• Supplied passage
<<<<

A key witness says she saw accused serial killer Robert Pickton in his barn with a female body hanging from a hook.
That is the first eyewitness testimony to put Pickton, on trial for the murders of six women from the blighted Downtown Eastside of Vancouver, together with a body.
Warning: Graphic testimony. Reader discretion advised.
Ellingsen, who turned 37 on Monday, testified Monday she went with Pickton for a drive one night. They picked up drugs and a prostitute. She described the woman as a pretty native woman with chipmunk cheeks.
After returning to the Pickton farm in Port Coquitlam, B.C., she smoked some crack and went to bed. Pickton and the prostitute went into his room.
After being awakened by a noise then seeing an unusual light, Ellingsen told the seven-man, five-woman B.C. Supreme Court jury she went to the barn.
"I kinda got sick before I got to the barn door, there was an awful smell," she said in response to questions from Crown prosecutor Mike Petrie.
In there, she saw a woman hanging "the same way (Pickton) hangs his pigs."
"I saw this body, it was hanging and uh, Willie pulled me inside around the door, walked me over to the table and he made me look. And he told me if I were to say anything, I'd be right beside her.
"This woman we had picked up; my eye level was where her feet, like her legs were -- I seen red toe nail polish. On this big shiny table, there was lots of blood. Black hair, like horse hair, kind of."

>>>>

• Task 1
Can you retype the Pickton trial report from "That is the" to "Reader discretion advised." word for word?
• Task 2
How would you sum up the Pickton trial report in two sentences?

• Entries shown
<<<<

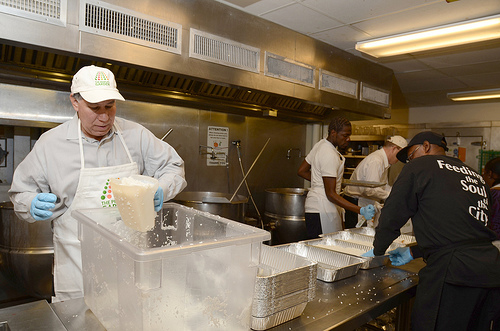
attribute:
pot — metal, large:
[262, 183, 313, 225]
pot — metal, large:
[169, 188, 252, 226]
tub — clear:
[77, 194, 301, 311]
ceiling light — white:
[354, 11, 499, 62]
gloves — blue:
[27, 181, 169, 226]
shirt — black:
[371, 155, 498, 255]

>>>>

• Exercise result 1
That is the first eyewitness testimony to put Pickton, on trial for the murders of six women from the blighted Downtown Eastside of Vancouver, together with a body.
Warning: Graphic testimony. Reader discretion advised.

• Exercise result 2
A witness named Ellingsen told a B.C. Supreme Court jury that she saw Robert Pickton, on trial for the murders of six women from Vancouver's Downtown Eastside, in his barn with a woman's body hanging from a hook. She said it was the woman the two of them had picked up that night, and that Pickton made her look and warned her that if she said anything she would be right beside her.